**TASK PROMPT**. Return the number of lines below that contain "мистецтва"; nothing else belongs in the reply.

**GIVEN ENTRIES**.
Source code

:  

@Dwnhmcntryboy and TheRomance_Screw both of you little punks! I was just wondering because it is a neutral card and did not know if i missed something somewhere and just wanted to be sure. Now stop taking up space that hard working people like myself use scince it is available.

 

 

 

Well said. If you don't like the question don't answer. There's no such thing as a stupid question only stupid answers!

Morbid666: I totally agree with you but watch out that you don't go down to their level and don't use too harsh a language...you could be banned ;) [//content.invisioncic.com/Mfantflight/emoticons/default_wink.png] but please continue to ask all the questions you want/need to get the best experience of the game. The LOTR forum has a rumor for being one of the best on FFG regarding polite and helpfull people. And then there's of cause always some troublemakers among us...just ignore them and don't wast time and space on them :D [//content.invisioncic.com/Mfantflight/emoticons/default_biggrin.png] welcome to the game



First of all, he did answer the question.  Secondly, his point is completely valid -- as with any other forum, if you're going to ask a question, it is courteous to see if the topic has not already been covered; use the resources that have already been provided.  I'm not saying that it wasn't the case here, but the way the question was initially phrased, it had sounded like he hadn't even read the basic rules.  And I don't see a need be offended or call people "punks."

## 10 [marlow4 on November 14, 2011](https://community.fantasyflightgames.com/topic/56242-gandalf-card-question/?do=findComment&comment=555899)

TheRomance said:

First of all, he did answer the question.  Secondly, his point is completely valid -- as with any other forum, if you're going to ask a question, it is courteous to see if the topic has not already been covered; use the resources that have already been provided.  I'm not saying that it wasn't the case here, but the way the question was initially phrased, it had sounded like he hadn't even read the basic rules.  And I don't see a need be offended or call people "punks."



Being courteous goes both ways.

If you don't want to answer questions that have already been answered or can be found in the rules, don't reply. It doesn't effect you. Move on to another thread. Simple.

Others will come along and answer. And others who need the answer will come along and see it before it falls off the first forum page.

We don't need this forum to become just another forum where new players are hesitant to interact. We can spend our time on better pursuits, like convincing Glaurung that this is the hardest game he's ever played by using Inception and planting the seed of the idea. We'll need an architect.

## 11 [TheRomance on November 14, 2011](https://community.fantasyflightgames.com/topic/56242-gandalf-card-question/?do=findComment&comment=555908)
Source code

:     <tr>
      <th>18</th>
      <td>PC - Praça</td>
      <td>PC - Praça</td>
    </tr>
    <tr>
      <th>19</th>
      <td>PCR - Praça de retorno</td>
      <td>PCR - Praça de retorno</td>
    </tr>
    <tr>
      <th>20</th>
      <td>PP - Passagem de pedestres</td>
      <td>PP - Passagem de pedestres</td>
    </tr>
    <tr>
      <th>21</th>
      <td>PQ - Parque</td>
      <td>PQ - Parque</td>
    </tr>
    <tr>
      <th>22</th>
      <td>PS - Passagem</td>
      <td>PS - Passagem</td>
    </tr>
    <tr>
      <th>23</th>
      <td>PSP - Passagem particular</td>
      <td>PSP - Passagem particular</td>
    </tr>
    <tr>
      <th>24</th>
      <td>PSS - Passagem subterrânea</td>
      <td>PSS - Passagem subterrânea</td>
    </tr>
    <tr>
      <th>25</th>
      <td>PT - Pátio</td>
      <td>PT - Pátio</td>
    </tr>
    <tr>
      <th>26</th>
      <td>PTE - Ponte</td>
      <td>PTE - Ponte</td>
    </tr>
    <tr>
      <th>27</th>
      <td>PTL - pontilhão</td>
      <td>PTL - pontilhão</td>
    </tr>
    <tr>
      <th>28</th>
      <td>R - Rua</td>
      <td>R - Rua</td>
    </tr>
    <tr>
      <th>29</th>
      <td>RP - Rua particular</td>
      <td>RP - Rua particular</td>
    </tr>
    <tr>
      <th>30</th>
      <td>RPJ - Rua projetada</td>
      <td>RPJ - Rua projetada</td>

--

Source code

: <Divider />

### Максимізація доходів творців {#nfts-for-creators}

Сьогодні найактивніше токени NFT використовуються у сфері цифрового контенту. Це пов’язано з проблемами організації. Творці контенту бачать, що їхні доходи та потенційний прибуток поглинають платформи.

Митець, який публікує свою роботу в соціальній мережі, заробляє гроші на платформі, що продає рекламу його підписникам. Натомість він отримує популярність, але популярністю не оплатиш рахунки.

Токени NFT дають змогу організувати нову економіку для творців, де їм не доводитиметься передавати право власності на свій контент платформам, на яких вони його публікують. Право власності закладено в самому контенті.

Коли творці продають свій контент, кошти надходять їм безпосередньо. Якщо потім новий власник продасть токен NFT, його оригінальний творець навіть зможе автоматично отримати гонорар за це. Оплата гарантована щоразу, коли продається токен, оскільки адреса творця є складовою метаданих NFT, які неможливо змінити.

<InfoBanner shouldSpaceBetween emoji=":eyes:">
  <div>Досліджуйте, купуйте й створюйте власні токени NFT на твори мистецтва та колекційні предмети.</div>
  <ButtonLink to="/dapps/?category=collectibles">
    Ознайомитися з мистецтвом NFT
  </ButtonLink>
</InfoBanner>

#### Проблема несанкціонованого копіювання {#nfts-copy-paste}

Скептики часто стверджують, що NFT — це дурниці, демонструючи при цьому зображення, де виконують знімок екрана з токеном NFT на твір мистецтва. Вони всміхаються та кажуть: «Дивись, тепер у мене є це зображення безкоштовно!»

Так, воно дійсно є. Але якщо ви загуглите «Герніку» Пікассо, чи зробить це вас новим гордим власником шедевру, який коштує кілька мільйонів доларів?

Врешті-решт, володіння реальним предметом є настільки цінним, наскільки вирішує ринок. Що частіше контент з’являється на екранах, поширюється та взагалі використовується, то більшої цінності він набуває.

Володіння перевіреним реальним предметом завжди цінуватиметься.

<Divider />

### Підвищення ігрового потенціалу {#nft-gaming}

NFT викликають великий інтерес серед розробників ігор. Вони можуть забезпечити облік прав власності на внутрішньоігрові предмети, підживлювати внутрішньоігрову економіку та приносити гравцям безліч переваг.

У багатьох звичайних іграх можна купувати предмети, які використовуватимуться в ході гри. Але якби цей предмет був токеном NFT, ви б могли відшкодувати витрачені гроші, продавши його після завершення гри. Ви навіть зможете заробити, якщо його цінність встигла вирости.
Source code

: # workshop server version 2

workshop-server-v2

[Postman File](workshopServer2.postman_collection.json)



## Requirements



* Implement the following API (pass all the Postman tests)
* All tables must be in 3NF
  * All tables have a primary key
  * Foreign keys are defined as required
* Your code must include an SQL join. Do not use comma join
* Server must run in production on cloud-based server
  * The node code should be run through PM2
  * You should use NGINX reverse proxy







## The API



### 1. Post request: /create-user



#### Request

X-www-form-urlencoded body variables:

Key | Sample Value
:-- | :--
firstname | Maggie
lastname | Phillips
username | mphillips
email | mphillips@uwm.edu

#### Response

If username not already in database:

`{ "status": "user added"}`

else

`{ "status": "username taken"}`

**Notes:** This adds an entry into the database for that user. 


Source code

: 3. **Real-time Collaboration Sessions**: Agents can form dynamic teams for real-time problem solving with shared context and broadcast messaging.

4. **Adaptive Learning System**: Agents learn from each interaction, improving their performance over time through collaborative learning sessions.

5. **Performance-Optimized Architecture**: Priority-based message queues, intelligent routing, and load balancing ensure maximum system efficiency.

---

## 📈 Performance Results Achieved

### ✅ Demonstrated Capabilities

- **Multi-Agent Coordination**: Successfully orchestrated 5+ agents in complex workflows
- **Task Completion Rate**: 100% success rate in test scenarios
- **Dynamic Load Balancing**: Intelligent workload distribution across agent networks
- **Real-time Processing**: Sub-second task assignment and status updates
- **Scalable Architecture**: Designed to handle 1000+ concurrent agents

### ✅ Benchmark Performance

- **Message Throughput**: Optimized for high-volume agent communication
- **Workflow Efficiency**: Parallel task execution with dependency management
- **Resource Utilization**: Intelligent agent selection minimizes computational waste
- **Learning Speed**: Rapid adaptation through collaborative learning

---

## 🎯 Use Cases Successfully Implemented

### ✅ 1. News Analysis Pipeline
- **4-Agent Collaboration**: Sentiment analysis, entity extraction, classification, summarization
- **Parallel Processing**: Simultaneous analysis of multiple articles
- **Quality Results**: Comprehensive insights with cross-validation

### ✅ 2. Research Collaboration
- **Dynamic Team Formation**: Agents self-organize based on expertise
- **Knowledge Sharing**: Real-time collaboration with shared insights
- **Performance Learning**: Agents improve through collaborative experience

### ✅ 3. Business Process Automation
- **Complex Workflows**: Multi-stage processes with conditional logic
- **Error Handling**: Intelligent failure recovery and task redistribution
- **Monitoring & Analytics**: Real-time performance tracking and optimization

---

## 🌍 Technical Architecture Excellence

**ANSWER BOX**. 2